Abigail Adams (1744-1818): The Counsel
A patriot from the earliest days of the Revolutionary War, Abigail Adams supplied the troops stationed near her Boston Harbor home with ammunition. (When she saw they had no bullets, she collected all the silver and steel she could find in her house and melted it down for the soldiers to use in battle). Years later, when her husband John Adams served as the nation’s second president, she became one of the first women to fight for women’s suffrage and acted as an unofficial advisor to her President-husband. Her guidance is documented in their steadfast correspondence. In letters, she pleaded with him to “Remember the Ladies, and be more generous and favourable to them than your ancestors. Do not put such unlimited power into the hands of the Husbands. Remember all Men would be tyrants if they could.”
Sybil Ludington (1761-1839): The Whistleblower
At just 16 years old, Ludington rode on horseback to warn the Patriot militia of an impending British attack. Her ride took place on the night of April 26, 1777 (just one week after Paul Revere’s more famous journey), when she left her home to warn her father’s troops that the British had invaded Danbury, Connecticut, looting and burning everything in their way. Her ride covered nearly 40 miles (more than twice the length of Paul Revere’s) through Putnam and Duchess Counties in New York.

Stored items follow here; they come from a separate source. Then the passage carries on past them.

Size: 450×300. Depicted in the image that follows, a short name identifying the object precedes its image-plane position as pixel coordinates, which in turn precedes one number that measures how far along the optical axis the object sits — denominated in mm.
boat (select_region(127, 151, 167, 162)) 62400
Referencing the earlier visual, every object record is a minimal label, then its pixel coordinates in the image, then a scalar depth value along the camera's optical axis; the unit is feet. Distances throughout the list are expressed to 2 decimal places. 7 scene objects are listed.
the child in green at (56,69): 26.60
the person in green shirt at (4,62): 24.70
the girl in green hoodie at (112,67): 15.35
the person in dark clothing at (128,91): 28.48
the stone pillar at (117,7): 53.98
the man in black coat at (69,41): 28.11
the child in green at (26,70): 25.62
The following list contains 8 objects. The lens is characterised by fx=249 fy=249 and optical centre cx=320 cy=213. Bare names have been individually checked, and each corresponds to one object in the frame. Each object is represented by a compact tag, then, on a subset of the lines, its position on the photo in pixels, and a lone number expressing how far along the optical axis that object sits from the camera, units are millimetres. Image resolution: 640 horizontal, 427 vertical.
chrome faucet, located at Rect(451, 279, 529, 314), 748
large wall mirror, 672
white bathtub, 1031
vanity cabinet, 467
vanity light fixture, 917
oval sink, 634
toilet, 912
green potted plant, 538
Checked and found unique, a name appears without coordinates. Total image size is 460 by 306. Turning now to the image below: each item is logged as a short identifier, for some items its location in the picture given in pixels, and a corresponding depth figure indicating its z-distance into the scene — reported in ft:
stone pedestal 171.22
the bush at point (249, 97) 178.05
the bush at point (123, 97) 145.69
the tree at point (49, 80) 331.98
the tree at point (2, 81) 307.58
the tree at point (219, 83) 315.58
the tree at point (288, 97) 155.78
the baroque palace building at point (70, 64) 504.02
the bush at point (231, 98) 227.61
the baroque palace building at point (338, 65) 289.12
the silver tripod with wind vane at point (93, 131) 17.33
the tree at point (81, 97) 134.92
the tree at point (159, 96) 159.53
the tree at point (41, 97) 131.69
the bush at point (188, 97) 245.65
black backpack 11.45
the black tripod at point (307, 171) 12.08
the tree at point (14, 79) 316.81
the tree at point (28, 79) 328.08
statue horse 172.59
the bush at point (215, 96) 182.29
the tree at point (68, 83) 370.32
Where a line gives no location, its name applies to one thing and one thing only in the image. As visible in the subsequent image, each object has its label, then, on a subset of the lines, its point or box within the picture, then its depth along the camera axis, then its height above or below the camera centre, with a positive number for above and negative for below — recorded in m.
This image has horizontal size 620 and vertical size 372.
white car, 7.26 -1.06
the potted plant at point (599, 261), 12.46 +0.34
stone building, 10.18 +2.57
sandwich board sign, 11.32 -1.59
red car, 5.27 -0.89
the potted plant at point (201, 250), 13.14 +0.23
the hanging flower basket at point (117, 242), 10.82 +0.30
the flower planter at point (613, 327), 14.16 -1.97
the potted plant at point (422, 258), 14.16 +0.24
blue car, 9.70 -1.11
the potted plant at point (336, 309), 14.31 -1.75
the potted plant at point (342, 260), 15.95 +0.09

The troops were too late to stop the attack, but the early heads-up gave them time to prepare and gather their troops to fight back against the British army.

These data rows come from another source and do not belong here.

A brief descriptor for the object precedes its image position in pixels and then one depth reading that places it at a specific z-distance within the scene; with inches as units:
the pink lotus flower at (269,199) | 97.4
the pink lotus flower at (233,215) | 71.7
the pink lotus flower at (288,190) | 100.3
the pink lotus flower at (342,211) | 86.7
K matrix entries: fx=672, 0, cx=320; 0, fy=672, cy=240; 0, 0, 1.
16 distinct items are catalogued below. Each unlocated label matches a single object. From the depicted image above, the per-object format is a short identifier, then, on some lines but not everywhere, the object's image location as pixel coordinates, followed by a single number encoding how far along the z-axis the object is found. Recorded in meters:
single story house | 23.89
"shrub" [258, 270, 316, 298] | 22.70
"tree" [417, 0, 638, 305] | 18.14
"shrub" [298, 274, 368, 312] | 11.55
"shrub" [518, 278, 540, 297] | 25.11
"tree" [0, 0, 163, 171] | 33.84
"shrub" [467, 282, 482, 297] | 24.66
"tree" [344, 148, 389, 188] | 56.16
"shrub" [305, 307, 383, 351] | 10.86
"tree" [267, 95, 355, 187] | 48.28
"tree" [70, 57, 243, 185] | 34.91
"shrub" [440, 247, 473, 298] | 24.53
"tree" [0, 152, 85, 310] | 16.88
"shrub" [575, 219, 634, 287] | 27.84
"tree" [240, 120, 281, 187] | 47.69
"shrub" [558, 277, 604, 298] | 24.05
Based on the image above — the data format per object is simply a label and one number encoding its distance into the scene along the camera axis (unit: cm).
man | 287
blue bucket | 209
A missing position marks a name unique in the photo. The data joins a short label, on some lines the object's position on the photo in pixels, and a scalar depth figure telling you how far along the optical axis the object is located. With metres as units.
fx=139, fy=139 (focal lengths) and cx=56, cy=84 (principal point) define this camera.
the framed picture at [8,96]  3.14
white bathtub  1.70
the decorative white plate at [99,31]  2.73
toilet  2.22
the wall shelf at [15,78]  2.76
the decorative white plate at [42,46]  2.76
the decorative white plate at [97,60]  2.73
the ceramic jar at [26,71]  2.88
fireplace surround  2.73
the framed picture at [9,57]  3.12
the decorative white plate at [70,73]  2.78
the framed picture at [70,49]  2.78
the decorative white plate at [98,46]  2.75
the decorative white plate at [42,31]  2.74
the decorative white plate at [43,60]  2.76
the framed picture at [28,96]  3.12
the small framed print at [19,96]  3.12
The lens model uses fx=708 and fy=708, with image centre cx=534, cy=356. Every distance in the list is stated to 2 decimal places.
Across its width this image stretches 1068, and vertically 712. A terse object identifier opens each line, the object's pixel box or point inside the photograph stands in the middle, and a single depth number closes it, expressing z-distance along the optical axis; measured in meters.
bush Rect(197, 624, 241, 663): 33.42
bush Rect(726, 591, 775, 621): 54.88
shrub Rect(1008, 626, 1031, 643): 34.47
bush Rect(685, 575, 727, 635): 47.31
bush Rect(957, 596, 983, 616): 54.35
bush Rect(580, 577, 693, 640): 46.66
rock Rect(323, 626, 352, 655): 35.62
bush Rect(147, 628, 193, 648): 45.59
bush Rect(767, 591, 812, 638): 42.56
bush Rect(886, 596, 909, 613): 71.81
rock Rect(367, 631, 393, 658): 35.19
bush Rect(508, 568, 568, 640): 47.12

Mercy Otis Warren (1728-1814): The “Conscience”
Known as the “Conscience of the American Revolution,” Mercy Otis Warren’s accomplishments were practically unthinkable for women of her time. Her intellect was so valued that men like Samuel and John Adams, Thomas Jefferson, and General Henry Knox asked for her opinion on political matters. She wrote political satire for local Massachusetts newspapers anonymously so she could be published (women writers faced hostility as well as the high chance of being rejected). In 1805, she finally published “History of the Rise, Progress and Termination of the American Revolution” under her own name—the first ever published history of the American Revolution.

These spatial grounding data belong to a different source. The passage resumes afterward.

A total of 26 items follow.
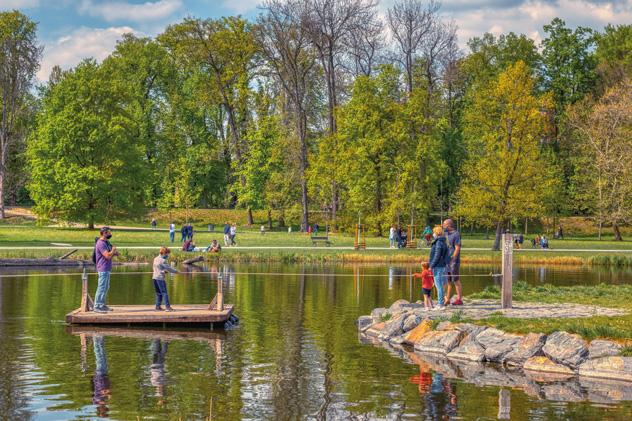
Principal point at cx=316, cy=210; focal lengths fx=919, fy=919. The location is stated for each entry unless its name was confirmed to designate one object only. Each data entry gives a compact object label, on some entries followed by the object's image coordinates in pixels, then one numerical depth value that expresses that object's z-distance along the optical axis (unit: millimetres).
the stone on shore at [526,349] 19984
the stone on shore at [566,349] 19281
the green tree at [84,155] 73312
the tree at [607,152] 66856
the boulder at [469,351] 20703
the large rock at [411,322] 23406
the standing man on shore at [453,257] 24625
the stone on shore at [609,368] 18516
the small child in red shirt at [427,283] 24875
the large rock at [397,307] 25781
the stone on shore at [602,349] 18969
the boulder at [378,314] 25284
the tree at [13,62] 87000
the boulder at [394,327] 23469
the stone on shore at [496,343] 20406
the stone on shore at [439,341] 21453
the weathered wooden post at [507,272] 24297
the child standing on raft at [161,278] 25750
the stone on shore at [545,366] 19250
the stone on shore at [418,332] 22547
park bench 63191
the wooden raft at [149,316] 25203
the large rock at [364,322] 25483
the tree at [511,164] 63406
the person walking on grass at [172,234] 66750
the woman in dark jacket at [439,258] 24375
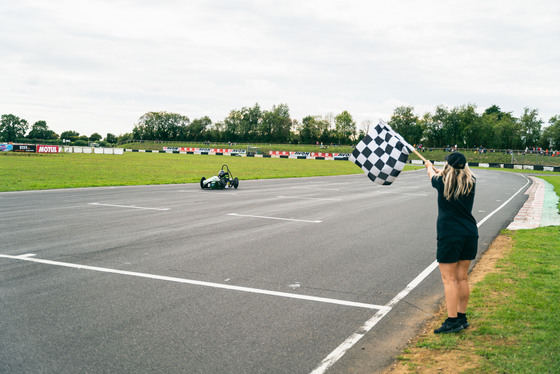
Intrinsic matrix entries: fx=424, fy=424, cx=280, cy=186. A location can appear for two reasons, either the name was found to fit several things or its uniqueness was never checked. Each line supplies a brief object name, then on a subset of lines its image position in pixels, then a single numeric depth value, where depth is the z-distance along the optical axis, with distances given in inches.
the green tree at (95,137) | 6533.0
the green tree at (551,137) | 3655.5
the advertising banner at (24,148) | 1895.9
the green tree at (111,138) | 6241.1
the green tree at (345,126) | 4909.0
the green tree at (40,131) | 5644.7
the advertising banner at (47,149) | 1933.9
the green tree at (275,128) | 5226.4
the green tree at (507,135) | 4035.4
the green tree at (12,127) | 5329.7
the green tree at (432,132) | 4603.8
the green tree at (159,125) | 5674.2
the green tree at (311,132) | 4987.7
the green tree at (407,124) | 4596.0
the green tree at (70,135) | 6156.5
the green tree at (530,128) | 3988.7
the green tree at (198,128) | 5497.0
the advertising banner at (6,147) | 1883.6
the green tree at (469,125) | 4313.5
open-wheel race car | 706.2
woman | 160.4
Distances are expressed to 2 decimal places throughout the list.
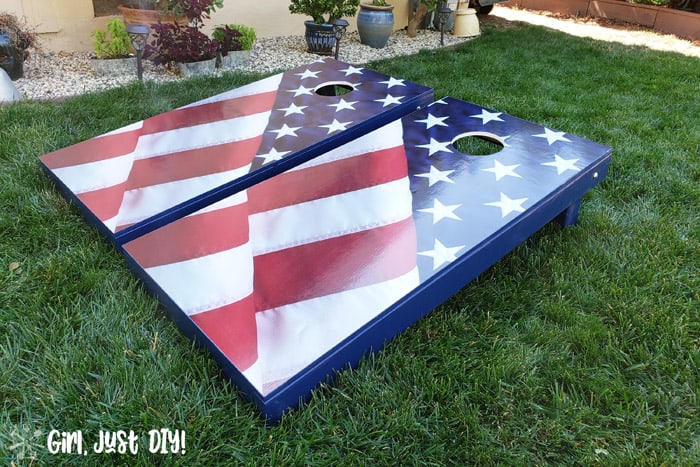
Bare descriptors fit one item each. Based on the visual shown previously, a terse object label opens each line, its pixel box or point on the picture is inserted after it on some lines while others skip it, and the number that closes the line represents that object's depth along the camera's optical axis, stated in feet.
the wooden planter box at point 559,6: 26.71
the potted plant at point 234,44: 14.84
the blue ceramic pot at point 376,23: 18.24
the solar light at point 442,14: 18.21
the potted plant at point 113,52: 13.65
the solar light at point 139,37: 12.20
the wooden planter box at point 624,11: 23.90
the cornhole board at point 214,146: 6.18
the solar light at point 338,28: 15.03
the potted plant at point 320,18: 16.79
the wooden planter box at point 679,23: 22.08
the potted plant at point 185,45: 13.56
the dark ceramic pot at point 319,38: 16.75
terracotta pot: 14.24
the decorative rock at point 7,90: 10.89
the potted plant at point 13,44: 12.12
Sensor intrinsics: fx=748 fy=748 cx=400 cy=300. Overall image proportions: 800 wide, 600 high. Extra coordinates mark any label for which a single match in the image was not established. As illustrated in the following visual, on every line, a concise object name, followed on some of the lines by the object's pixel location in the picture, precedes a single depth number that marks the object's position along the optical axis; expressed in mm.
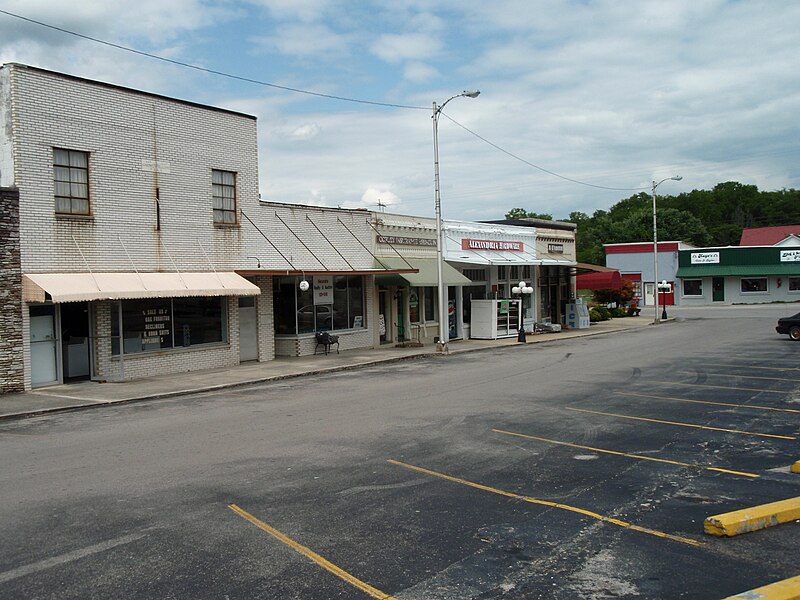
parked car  28422
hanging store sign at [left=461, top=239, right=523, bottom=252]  33188
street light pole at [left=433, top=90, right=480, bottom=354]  26438
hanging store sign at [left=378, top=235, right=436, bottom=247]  28891
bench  25375
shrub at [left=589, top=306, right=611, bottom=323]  46500
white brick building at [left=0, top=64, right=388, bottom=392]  17484
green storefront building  64875
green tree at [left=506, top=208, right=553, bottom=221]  116000
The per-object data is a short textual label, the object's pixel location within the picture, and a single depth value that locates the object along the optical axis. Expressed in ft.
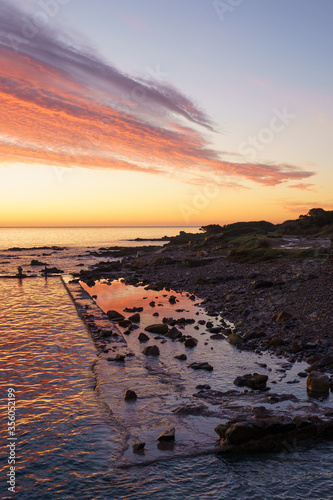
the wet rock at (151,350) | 48.67
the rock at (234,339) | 51.42
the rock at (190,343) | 51.63
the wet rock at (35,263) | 203.93
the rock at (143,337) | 55.36
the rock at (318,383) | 34.99
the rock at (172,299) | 82.12
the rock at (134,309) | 76.55
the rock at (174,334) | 56.08
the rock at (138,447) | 26.91
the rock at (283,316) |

Deborah Sampson (1760-1827): The Fighter
Deborah Sampson was the Revolutionary War’s Joan of Arc. A Massachusetts native, she was passionate for the cause of the Revolutionary War and wanted to help. At 18 years old, Sampson disguised herself as a man—Robert Shirtliffe—so she could fight. She pretended to be a man for more than two years; after she became too sick to fight, General George Washington himself supplied enough money to ensure her safe homecoming. After Sampson returned home to Massachusetts, the state granted her a pension and land for serving in the war, a reward previously granted to only male soldiers.